Drain tile keeps the soil around your home’s foundation dry by collecting and channeling water away from the foundation. Dry soil is essential because most foundation problems are caused by water in the soil that can’t drain off.
Other names for drain tile include foundation drain, drainage tile, perimeter drain, weeping tile, and French drain. When it comes to getting groundwater under control or waterproofing a basement, drain tile is the gold standard.
In this article, we’re going to talk about drain tile basics, interior vs. exterior drain tile, drain tile pipes, drain tile installation cost, and signs your home might need a drain tile system.
What is drain tile?
Drain tile is a highly effective waterproofing solution that keeps the soil under and around your home’s foundation from getting waterlogged. In a drain tile system, excess moisture at the base of the foundation is channeled into a sump pit and then released away from the foundation via a sump pump. Sometimes, depending on yard slope, the collected water might be released via gravity instead of a sump pump.
Despite the name, there are no tiles in this popular drainage system. The main feature is a 4” perforated pipe. Exterior drain tile is installed outside along the foundation perimeter at the footing level. Interior drain tile is installed under the basement floor.
Newer homes usually have at least an exterior system. Drain tile systems are easy to install during construction. They can also be installed in existing homes, but they require excavation down to the footer (for exterior drain tile) or tearing up the basement slab (for interior drain tile). Installing a drain tile system is a major construction project.
Exterior drain tile is installed around the outside perimeter of the foundation at the level of the footing. The general installation procedure is as follows:
- The first step is excavation down to the footer.
- A trench is then dug alongside the footer, along with a sump pit.
- The trench is lined with gravel, and then the drain tile pipe is placed into the trench, covered with more gravel and a special fabric to keep soil out.
- Finally, the trench is covered with the previously excavated dirt.
Installing an exterior system in an existing home is a major construction project because of the heavy excavation.
An interior drain tile system is installed under the floor in the basement or crawl space. Interior installations are pretty common in older homes that don’t have an exterior system. The general procedure is as follows:
- Everything is removed from the basement, including any carpeting.
- A jackhammer is used to break up the basement floor.
- A trench is dug around the inside perimeter of the basement, along with a sump pit.

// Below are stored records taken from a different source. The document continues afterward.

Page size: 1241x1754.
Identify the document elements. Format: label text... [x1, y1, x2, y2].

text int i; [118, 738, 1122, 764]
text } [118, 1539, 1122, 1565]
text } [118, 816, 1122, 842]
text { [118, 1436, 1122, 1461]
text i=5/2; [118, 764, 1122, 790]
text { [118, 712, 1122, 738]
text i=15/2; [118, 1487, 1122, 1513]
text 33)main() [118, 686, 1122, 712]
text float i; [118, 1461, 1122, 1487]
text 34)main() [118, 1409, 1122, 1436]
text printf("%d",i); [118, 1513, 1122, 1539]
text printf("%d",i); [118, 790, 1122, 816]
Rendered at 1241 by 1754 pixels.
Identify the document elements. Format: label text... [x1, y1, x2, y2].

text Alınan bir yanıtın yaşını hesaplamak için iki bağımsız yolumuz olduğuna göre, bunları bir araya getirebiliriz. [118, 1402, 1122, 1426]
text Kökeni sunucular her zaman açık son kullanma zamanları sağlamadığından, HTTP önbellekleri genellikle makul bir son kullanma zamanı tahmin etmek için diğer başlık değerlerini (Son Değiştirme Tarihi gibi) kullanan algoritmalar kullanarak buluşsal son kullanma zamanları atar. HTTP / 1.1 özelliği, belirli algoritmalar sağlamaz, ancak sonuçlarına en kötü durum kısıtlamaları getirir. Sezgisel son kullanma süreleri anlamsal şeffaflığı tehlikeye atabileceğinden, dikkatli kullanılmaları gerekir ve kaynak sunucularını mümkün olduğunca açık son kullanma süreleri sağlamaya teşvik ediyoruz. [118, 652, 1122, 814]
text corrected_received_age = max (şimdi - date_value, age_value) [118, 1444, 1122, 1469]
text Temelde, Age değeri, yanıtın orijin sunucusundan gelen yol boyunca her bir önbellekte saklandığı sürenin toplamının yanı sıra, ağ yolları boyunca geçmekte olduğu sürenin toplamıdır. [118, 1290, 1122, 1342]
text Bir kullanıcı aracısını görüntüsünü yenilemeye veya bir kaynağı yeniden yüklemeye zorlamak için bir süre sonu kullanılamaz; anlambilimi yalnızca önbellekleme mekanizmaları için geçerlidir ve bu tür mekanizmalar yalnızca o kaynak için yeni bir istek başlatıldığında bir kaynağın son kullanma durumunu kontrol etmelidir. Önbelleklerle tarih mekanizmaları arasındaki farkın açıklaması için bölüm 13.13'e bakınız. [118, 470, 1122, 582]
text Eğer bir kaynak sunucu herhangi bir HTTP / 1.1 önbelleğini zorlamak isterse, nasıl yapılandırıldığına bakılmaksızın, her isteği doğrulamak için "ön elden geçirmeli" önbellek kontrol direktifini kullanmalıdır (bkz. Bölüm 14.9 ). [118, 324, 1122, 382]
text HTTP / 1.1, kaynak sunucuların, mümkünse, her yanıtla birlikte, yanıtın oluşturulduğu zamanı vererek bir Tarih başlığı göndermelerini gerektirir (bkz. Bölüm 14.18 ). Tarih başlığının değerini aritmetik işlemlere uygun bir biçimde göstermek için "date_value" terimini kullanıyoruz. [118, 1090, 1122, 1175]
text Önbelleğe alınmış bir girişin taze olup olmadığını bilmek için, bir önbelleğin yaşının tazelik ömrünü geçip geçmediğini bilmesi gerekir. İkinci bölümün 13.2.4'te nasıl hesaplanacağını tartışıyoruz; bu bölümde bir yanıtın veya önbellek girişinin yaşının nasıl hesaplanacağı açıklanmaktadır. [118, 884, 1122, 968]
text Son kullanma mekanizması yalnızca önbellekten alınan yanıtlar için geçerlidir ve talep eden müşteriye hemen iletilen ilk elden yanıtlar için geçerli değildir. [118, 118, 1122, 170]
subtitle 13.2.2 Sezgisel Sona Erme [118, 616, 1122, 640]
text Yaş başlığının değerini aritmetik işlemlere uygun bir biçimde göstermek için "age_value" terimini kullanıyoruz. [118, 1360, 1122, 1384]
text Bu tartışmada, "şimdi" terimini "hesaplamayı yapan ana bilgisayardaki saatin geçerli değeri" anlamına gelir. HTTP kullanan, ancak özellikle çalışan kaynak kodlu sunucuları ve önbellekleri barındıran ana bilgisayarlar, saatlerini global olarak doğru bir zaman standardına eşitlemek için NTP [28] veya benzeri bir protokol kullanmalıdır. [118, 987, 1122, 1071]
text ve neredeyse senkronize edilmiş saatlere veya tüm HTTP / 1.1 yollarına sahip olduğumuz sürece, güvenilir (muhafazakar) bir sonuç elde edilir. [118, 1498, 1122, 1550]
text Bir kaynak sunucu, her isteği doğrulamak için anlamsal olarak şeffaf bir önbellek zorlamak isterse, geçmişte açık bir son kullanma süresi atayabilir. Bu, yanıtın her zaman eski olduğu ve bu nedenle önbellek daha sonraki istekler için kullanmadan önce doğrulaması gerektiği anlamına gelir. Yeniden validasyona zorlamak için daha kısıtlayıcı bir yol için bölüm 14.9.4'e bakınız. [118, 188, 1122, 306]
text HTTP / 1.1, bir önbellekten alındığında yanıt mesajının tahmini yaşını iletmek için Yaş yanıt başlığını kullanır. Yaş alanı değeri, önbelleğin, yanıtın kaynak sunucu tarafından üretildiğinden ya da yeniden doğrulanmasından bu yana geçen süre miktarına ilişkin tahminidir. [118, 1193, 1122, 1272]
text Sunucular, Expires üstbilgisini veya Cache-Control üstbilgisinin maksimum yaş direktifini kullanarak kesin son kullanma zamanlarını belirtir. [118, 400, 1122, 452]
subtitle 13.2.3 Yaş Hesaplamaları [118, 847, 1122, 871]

- The trench is lined with gravel, and then the drainpipe is placed into the trench and covered with more gravel.
- If the basement is going to be finished, the trench is covered.
Now, any excess water in the soil under the foundation will be channeled into the sump pit and then ejected by the sump pump.
Two types of pipes
Rigid PVC pipe
Rigid PVC pipe has holes on one side and is placed holes-down in the gravel-lined trench. Because the pipe is rigid, corner fittings are used for direction changes.
Flexible corrugated pipe
Flexible corrugated pipe has tiny holes all over. However, the holes are small enough to keep soil out. Corrugated pipe is less expensive than PVC pipe, and because it’s flexible, it easily bends to go around corners. It’s also very durable in both hot and cold temperatures.
The installation cost depends on various factors, including your geographical location, whether the system is exterior or interior, the type of pipe used, whether it will be installed in an existing house or one currently under construction, etc.
Therefore, we can’t give you even a ballpark figure. The only way to know for sure is to contact a foundation repair contractor who has experience installing drain tile and ask for an inspection and repair estimate. Most contractors do inspections for free.
Although you might be tempted, we advise against DIY because installation is a major construction project. It’s better to find an experienced contractor you can trust.
If you’re thinking about installing drain tile and you’re in our service area in Nebraska, Iowa, Kansas, and Missouri, contact us for a free inspection and estimate.
How do I know if I have a drain tile system?
The easiest way to know if you have a drain tile system is to look for a sump pit. Typically, if you have a sump pit, you have a drain tile system. If you look inside the sump pit you will be able to see the drain tile coming into it. If you do not see anything coming into the sump pit, then you likely don’t have one.
Does your home need drain tile?
It depends. Your home might not need a drainage system if it sits on soil that drains well. In other words, soil that has a lot of sand and gravel in it. However, even then, it might be a good idea.
If you’re building a new home, drain tile doesn’t cost a lot to install. Therefore, you might as well have it done. Drain tile is also required in most areas of the US for new construction projects.
If you’re trying to sell a home, drain tile will make your home more attractive to buyers, and if you’re buying a home, look for one that already has drain tile installed.